Greg Jackson
Game-plan architecture; complete-fighter strategic design
Athletes coached
- Jon Jones
- Holly Holm
- Carlos Condit
- Donald Cerrone (formerly)
- Diego Sanchez (formerly)
The game-plan architect
Greg Jackson is the most-influential strategic coach in MMA history. His coaching career began in Albuquerque, New Mexico in the early 1990s, training local wrestlers and BJJ practitioners.
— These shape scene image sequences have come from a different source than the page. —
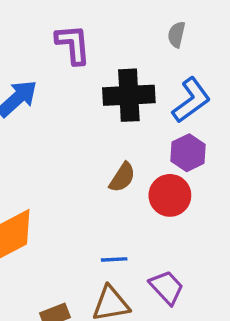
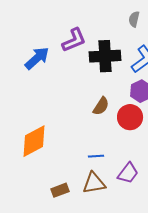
purple L-shape: (73, 44) -> (74, 40), moved, turned 72
purple trapezoid: (167, 287) -> (128, 173), turned 80

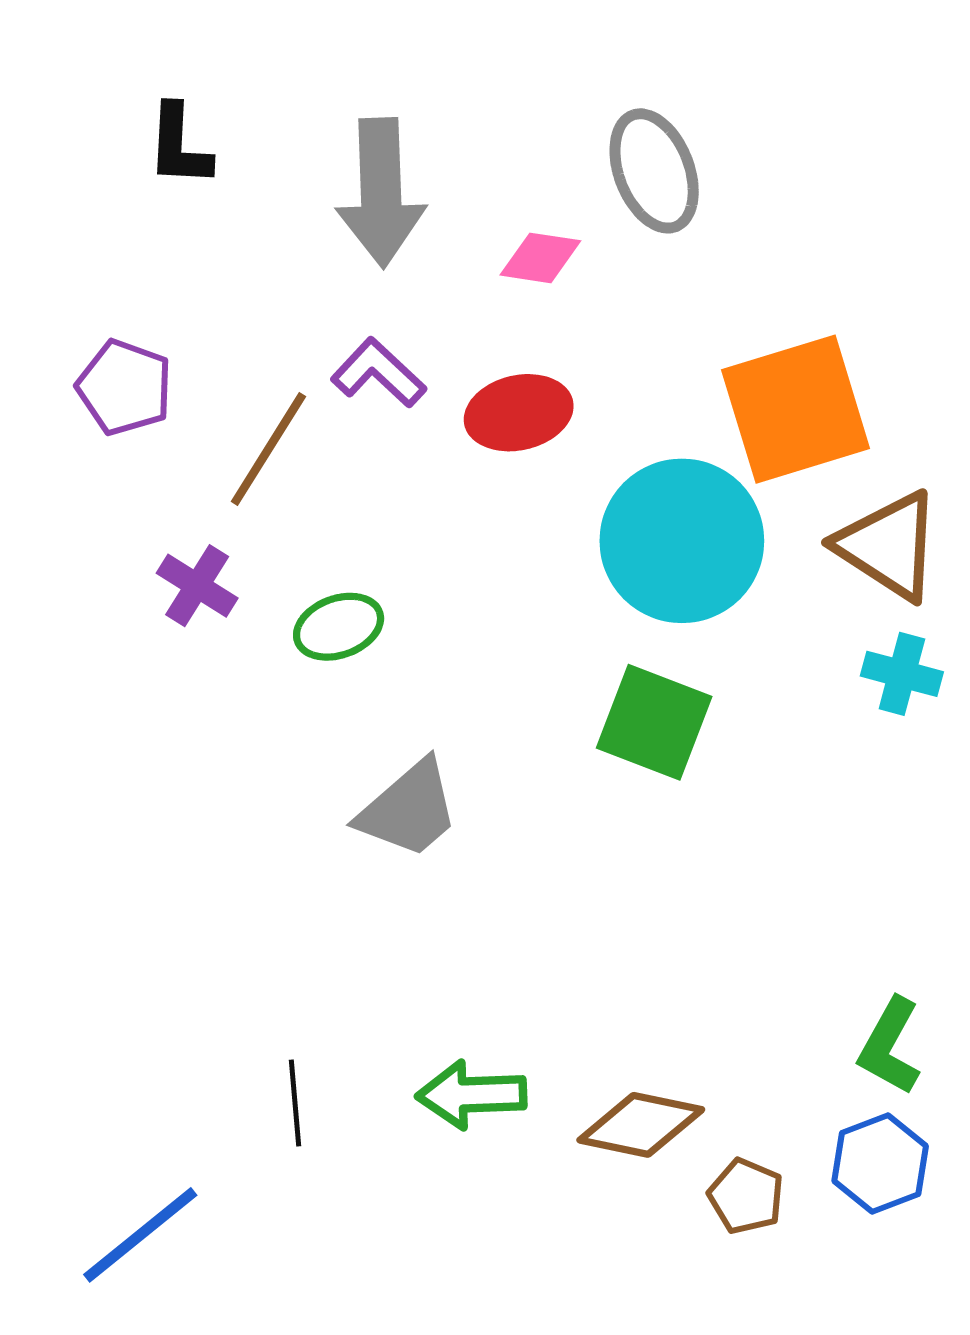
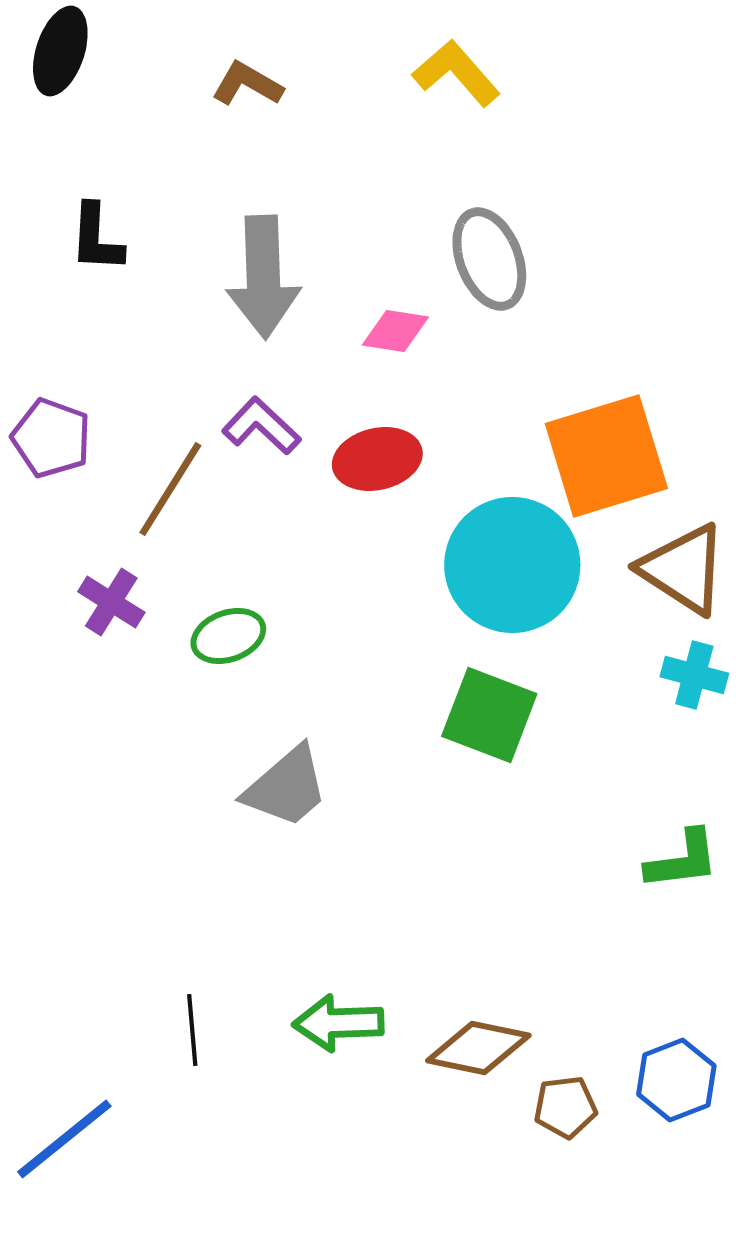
green L-shape: (890, 1046) -> (682, 860), moved, turned -126
brown pentagon: (746, 1196) -> (565, 1107), turned -30

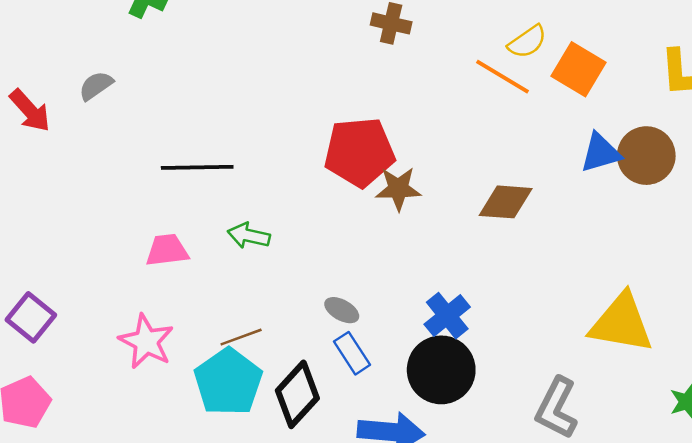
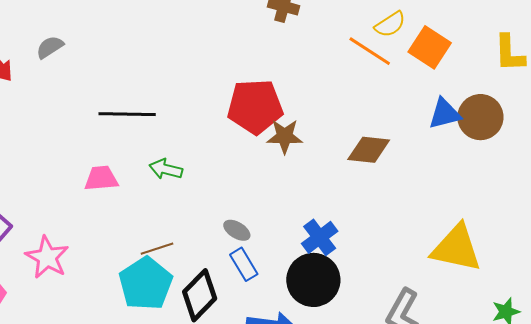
pink star: (146, 342) -> (47, 257), moved

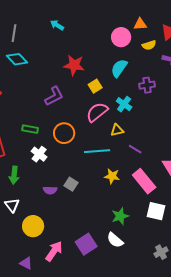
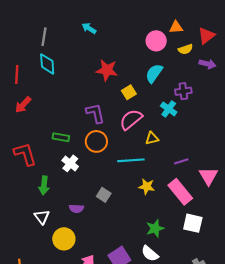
cyan diamond: (17, 59) -> (47, 64), turned 40
purple L-shape: (54, 96) -> (95, 113), moved, turned -75
cyan cross: (124, 104) -> (169, 109), moved
purple line: (135, 149) -> (181, 161), moved, turned -48
purple semicircle: (50, 190) -> (76, 209), moved

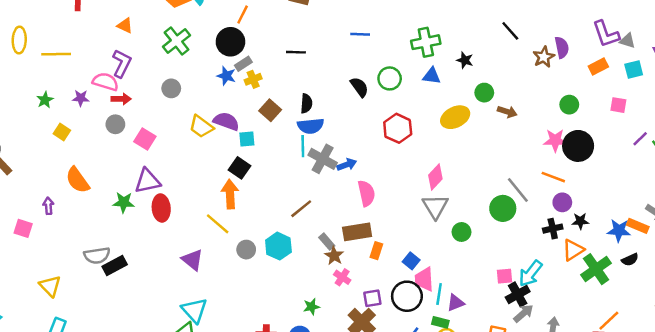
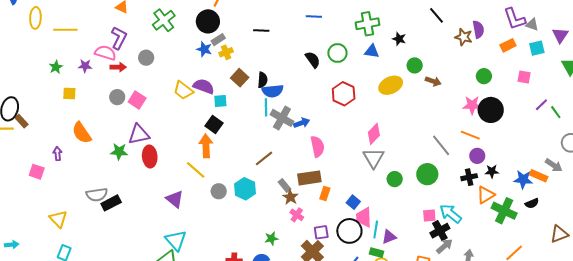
brown star: (544, 57) -> (464, 37), turned -30
gray circle: (171, 88) -> (146, 58), moved
black semicircle: (306, 103) -> (263, 80), moved
gray circle: (115, 124) -> (117, 97), moved
yellow square: (62, 132) -> (69, 93), turned -32
green circle: (503, 208) -> (427, 174), moved
green cross: (596, 269) -> (504, 211), turned -30
cyan arrow: (531, 273) -> (451, 214), turned 90

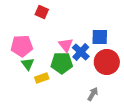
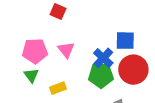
pink triangle: (66, 45) -> (66, 50), moved
green pentagon: (62, 63) -> (101, 75), moved
green triangle: (28, 64) -> (31, 75), moved

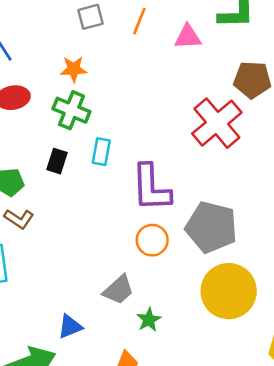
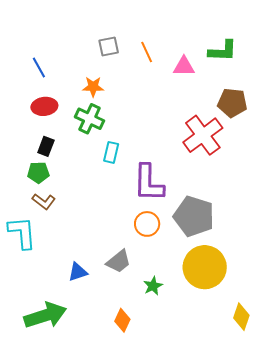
orange line: (139, 21) -> (147, 52), turned -50
black rectangle: (57, 161) -> (46, 146), moved
green star: (149, 320) -> (153, 286), moved
blue triangle: (70, 326) -> (78, 272), moved

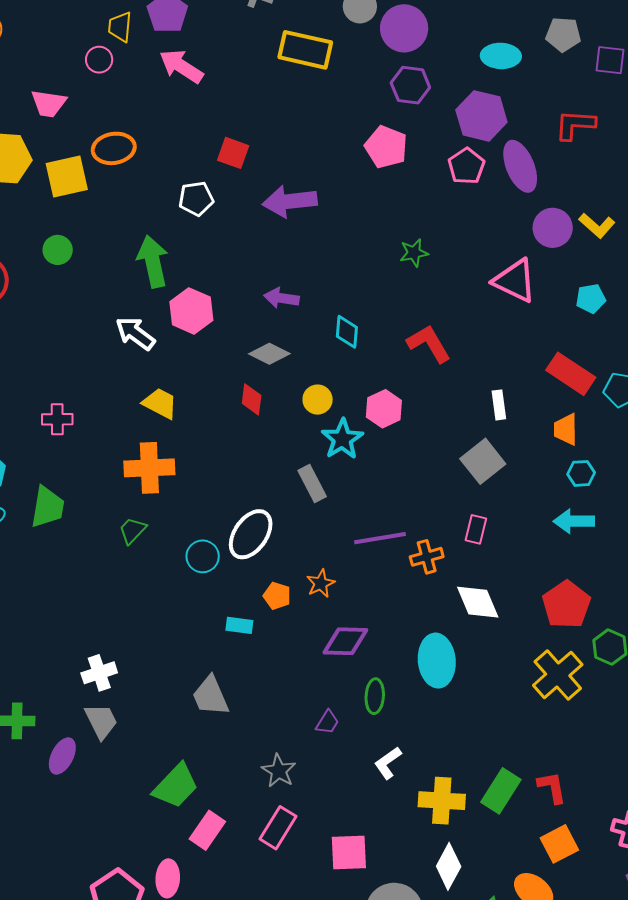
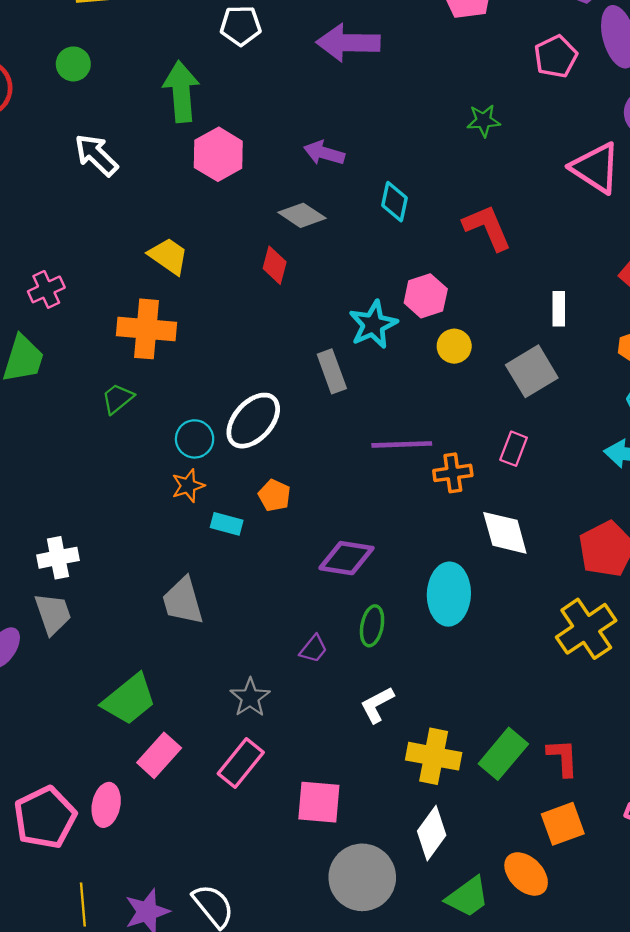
pink pentagon: (466, 166) -> (556, 56), moved
white arrow: (135, 333) -> (96, 155), moved
yellow circle: (318, 400) -> (454, 346), moved
pink cross: (57, 419) -> (46, 289), moved, turned -32
orange star: (321, 583) -> (188, 486), moved

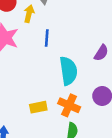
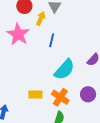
cyan semicircle: (68, 71) -> (64, 70), turned 40

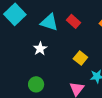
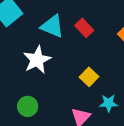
white star: (40, 49) -> (37, 60), size x1.5

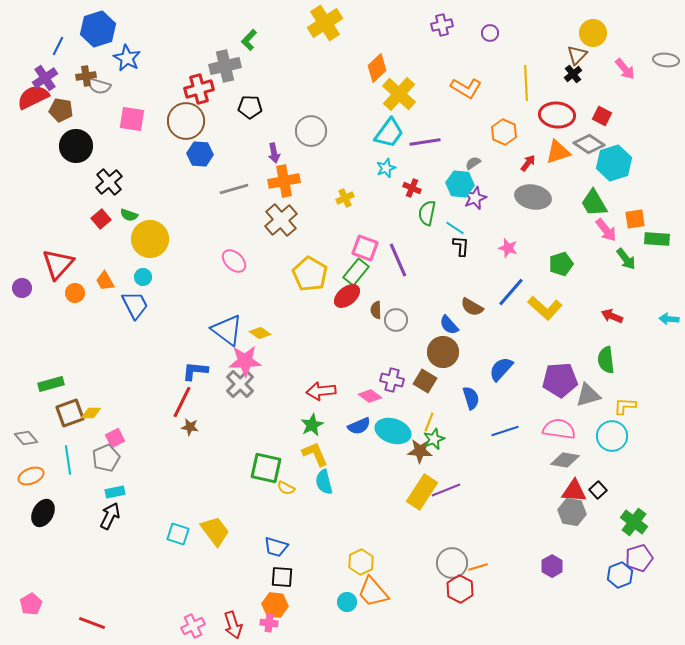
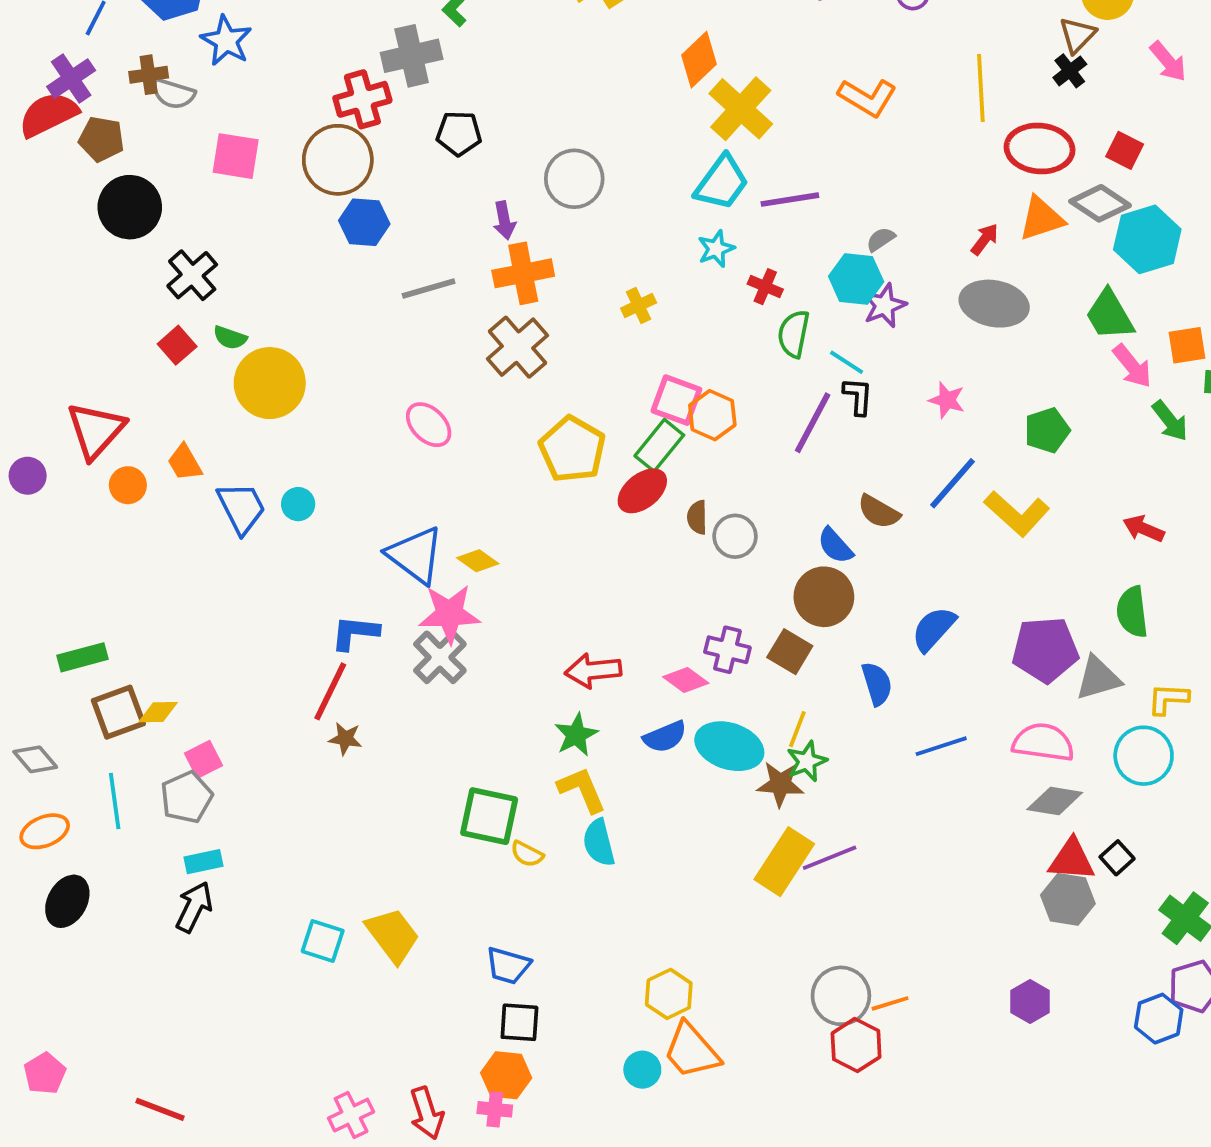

By the mid-2000s, he had developed a reputation as the most-systematic game-plan coach in MMA — fighters who joined his program were given fight-specific strategic plans backed by extensive opponent film study.
The formal partnership with Mike Winkeljohn (a striking coach in Albuquerque) in 2009 created Jackson Wink MMA Academy, the most-decorated coaching partnership in MMA.
The athletes
- Jon Jones — UFC LHW + heavyweight champion. The most-decorated MMA career under Jackson's coaching.
- Holly Holm — UFC women's bantamweight champion (UFC 193 KO of Ronda Rousey)
- Carlos Condit — UFC interim welterweight champion
- Donald Cerrone (formerly) — UFC's most-active fighter
- Diego Sanchez (formerly) — UFC welterweight contender
- Anthony Pettis (briefly) — UFC lightweight champion
The game-plan system
Jackson's coaching philosophy:
- Opponent film study: 8-12 weeks of breaking down the opponent's previous bouts by phase (round 1 setups, championship-rounds patterns, post-loss adjustments).
- Specific technique selection: 5-7 techniques to attack the opponent's vulnerabilities, 5-7 to avoid their strengths.
- Sparring partner curation: 3-5 sparring partners brought in to replicate the opponent's style.
- Round-by-round rehearsal: the bout rehearsed in 5-minute simulations.
- Contingency planning: 3-4 fallback plans for different round-by-round scenarios.
The most-famous deployments:
- Holm vs Rousey at UFC 193: distance-management plan that produced the head-kick KO.
- Jones vs Cormier at UFC 182: oblique-kick game plan that compromised Cormier's takedown setups.
- Condit vs Diaz at UFC 143: distance-and-volume plan that won a controversial decision.
The departures
Jackson's coaching style — heavily structured, game-plan-driven, with limited deviation tolerance — works for fighters who buy into the system (Jones, Holm) but can chafe with fighters who prefer instinctive in-cage adaptation. The Cerrone, Sanchez, and Pettis departures all involved coaching-style disagreements.
The most-public dispute was the Donald Cerrone departure in 2017, which produced a public-facing critique of Jackson's coaching style that influenced subsequent commentary on the program.
The legacy
Greg Jackson is the canonical example of the strategic-coach archetype. The combined title-defense math of Jones (eleven), Holm (one but title-changing), and Condit (interim) makes Jackson's coaching results among the most-decorated in MMA history.
The game-plan template has influenced every subsequent championship coaching staff. AKA, CKB, and ATT all incorporate Jackson Wink-style game-plan elements — though none have matched the systematic depth that Jackson developed.